Recent Wearables…

After returning from a Gala and then regurgitating that atmosphere to celebrate World Art Day at the FAC Powerhouse, I have now returned to personal projects.

I received a ‘hand-me-down’ bag of iron on patches that were a pretty close match in size to campaign button-backs that I found at the Powerhouse. They posed a dilemma since the surface was covered with heavy beads and chain, so I used an embossing gun to activate the adhesive on the backs of the patches to glue them to the metal buttons. A friend designed and 3-D printed a jig that allowed me to drill through the buttons without caving them in (thanks Seth!).

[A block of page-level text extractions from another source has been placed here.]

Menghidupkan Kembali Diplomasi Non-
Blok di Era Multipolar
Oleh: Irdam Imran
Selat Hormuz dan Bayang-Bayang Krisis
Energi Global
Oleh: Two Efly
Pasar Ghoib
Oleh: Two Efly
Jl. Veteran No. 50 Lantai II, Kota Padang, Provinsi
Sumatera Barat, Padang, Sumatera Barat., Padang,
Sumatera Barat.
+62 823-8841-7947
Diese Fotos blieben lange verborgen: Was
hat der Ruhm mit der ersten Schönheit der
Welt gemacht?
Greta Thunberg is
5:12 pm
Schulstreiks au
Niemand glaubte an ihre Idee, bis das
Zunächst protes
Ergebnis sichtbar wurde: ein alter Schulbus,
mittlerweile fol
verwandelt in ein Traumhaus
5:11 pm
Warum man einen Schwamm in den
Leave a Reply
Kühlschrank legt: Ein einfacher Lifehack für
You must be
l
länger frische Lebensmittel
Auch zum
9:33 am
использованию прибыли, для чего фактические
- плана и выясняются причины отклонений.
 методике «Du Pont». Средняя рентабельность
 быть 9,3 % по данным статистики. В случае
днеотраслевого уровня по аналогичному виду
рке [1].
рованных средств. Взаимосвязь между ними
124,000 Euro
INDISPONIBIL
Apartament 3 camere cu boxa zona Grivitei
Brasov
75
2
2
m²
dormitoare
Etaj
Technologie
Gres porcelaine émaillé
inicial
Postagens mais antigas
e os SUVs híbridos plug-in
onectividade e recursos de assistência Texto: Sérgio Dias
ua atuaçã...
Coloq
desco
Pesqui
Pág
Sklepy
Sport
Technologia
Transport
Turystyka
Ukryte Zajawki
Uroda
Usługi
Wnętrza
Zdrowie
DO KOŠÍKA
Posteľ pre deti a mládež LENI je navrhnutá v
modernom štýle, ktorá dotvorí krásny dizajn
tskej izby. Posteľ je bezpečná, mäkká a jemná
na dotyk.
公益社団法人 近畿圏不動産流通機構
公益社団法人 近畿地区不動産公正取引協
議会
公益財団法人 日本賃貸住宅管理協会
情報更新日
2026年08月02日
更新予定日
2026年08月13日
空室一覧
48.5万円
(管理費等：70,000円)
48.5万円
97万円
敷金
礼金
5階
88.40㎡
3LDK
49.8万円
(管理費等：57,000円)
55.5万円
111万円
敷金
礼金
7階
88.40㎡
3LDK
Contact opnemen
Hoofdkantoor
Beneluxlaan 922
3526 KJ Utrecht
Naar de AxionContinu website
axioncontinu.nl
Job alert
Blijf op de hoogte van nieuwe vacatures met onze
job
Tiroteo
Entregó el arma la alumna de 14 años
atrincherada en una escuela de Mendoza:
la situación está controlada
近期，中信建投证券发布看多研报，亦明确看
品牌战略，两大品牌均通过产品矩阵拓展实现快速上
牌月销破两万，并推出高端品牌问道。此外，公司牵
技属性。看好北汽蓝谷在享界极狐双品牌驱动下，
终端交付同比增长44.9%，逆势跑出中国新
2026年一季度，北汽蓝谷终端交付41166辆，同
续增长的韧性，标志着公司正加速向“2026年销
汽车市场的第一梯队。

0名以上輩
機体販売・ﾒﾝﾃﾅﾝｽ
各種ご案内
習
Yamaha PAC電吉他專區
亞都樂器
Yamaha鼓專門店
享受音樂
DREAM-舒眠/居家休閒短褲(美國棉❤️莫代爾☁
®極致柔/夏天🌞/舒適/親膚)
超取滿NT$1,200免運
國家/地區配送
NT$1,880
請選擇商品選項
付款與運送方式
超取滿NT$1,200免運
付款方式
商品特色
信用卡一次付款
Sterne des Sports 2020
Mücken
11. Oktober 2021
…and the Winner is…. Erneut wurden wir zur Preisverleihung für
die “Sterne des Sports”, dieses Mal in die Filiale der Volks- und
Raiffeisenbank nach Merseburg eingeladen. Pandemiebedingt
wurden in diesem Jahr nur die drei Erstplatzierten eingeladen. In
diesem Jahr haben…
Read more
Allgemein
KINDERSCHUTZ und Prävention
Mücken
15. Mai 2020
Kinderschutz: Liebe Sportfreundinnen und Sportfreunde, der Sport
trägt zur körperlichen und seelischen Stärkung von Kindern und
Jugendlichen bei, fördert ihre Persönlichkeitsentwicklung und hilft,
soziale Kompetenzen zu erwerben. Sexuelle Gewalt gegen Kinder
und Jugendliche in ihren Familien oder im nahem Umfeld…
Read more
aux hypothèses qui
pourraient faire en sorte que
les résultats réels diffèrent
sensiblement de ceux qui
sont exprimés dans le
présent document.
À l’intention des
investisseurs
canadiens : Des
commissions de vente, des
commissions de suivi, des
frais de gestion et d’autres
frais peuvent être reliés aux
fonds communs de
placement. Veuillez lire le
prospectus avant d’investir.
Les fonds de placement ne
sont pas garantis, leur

Once the pieces were drilled, I used a dress form to lay out my design. I had originally planned to intersperse the embroidered medallions with plain ones, but changed my mind when I downsized the piece to a more street-wearable configuration. The pieces are wired together and backed with fake fur to bury the ends of the connecting wires and make the piece more comfortable to wear. I have submitted this piece to the Seattle Recycled Arts Juried Art Show at Fogue Studios & Gallery. I’ll announce on Facebook if I am accepted to that show.

I’ve also started a Peacock Coat. The coat is very loosely based on a Model T Duster pattern from Folkwear, the peacock is inspired by the Peacock Doors at the Palmer House in Chicago, which I visited in 2018 and have been wanting to commit to a textile ever since.

After seeing embroidery being done on a Chinese gauze coat somewhere on Instagram, I decided to work on net, so I can applique the finished peacock, rather than embroidering directly on the coat which would then require the coat to be lined. The tail wasn’t as challenging as I expected, though I think the body of the bird will be embroidered on a piece of the suede cloth due to the complexities of the pattern.

I’ve also started making my own undies, using a 1913 brassiere pattern from Wearing History. I made some mistakes on the first one, which I corrected on the second, including the addition of boning at the sides and front closure. The blue one is linen and lace, the green one is brocade lined in cotton sheeting, with lace trim and ribbon straps. Both are made from second-hand materials I already had in my shop. I found that crossing the straps in back keeps them from falling off-shoulder.

I will not be offering these for sale, but recommend the Wearing History pattern company should you wish to make your own. They are far more comfortable than their modern contemporaries (and infinitely cheaper) and work really well in tandem with my under-bust corset. They have also become fun day-wear around the studio.